§ **What is being asked**:
Among the items below, copy out the lines word for word, starting at the line that contains "pose: elev=154.3 azim=353.0" and stopping after the line that contains "Dot at: (315, 314)".

§ **Entries**:

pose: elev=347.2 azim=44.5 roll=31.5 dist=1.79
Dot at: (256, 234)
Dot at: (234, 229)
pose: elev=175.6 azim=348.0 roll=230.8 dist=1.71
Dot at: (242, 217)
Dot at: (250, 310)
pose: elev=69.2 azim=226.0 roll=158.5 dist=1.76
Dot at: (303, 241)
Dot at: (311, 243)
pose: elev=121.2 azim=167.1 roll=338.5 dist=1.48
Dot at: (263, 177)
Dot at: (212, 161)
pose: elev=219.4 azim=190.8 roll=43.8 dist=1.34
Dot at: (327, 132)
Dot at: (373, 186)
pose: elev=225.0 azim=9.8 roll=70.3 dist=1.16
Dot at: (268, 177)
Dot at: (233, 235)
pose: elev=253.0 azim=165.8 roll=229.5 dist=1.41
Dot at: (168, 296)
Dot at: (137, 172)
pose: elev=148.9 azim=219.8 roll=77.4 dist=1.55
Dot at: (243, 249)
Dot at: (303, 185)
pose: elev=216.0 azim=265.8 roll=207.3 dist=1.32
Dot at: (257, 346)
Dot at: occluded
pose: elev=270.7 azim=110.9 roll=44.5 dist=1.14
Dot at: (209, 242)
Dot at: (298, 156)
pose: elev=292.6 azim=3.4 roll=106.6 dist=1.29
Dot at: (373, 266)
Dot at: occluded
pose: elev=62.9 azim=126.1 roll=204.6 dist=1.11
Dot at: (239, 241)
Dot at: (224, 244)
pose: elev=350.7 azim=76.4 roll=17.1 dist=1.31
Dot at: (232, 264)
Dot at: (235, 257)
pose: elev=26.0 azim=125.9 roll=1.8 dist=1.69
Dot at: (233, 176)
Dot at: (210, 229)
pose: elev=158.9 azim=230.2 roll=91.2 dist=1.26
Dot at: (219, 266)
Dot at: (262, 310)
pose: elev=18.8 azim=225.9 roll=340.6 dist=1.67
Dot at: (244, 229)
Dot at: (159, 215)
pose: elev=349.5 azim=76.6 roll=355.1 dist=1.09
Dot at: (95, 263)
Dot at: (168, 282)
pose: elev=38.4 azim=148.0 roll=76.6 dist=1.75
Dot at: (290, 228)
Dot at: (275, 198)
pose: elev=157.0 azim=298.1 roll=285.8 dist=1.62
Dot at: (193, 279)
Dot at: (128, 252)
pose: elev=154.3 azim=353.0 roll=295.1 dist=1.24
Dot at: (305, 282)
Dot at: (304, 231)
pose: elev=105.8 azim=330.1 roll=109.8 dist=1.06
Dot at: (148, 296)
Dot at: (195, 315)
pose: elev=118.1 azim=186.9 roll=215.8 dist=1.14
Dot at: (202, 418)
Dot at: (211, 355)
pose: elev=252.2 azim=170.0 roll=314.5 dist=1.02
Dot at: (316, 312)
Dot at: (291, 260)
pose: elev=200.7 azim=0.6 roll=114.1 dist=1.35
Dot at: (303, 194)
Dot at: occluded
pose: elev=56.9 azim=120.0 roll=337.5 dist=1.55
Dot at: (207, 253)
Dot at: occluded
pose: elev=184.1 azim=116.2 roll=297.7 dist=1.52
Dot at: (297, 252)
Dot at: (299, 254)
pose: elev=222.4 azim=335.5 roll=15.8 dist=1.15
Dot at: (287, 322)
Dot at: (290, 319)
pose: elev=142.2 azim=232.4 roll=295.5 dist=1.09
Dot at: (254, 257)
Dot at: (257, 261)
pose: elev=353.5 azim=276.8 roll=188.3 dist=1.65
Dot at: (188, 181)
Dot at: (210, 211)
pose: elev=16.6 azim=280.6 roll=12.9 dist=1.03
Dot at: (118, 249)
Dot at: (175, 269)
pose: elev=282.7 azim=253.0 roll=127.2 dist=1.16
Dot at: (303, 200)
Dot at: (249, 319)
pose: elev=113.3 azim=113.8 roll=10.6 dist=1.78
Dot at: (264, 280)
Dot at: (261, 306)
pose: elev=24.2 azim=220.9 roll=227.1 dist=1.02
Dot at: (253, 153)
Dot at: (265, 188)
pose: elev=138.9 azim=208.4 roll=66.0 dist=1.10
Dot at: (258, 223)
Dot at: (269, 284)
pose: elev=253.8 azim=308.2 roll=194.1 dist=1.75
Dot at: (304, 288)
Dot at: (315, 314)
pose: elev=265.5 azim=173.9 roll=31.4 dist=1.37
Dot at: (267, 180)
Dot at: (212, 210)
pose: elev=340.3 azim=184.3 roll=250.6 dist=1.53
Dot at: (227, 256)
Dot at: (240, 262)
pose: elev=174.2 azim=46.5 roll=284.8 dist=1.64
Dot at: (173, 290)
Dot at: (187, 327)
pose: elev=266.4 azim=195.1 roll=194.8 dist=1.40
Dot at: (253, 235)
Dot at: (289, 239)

§ **Written response**:
pose: elev=154.3 azim=353.0 roll=295.1 dist=1.24
Dot at: (305, 282)
Dot at: (304, 231)
pose: elev=105.8 azim=330.1 roll=109.8 dist=1.06
Dot at: (148, 296)
Dot at: (195, 315)
pose: elev=118.1 azim=186.9 roll=215.8 dist=1.14
Dot at: (202, 418)
Dot at: (211, 355)
pose: elev=252.2 azim=170.0 roll=314.5 dist=1.02
Dot at: (316, 312)
Dot at: (291, 260)
pose: elev=200.7 azim=0.6 roll=114.1 dist=1.35
Dot at: (303, 194)
Dot at: occluded
pose: elev=56.9 azim=120.0 roll=337.5 dist=1.55
Dot at: (207, 253)
Dot at: occluded
pose: elev=184.1 azim=116.2 roll=297.7 dist=1.52
Dot at: (297, 252)
Dot at: (299, 254)
pose: elev=222.4 azim=335.5 roll=15.8 dist=1.15
Dot at: (287, 322)
Dot at: (290, 319)
pose: elev=142.2 azim=232.4 roll=295.5 dist=1.09
Dot at: (254, 257)
Dot at: (257, 261)
pose: elev=353.5 azim=276.8 roll=188.3 dist=1.65
Dot at: (188, 181)
Dot at: (210, 211)
pose: elev=16.6 azim=280.6 roll=12.9 dist=1.03
Dot at: (118, 249)
Dot at: (175, 269)
pose: elev=282.7 azim=253.0 roll=127.2 dist=1.16
Dot at: (303, 200)
Dot at: (249, 319)
pose: elev=113.3 azim=113.8 roll=10.6 dist=1.78
Dot at: (264, 280)
Dot at: (261, 306)
pose: elev=24.2 azim=220.9 roll=227.1 dist=1.02
Dot at: (253, 153)
Dot at: (265, 188)
pose: elev=138.9 azim=208.4 roll=66.0 dist=1.10
Dot at: (258, 223)
Dot at: (269, 284)
pose: elev=253.8 azim=308.2 roll=194.1 dist=1.75
Dot at: (304, 288)
Dot at: (315, 314)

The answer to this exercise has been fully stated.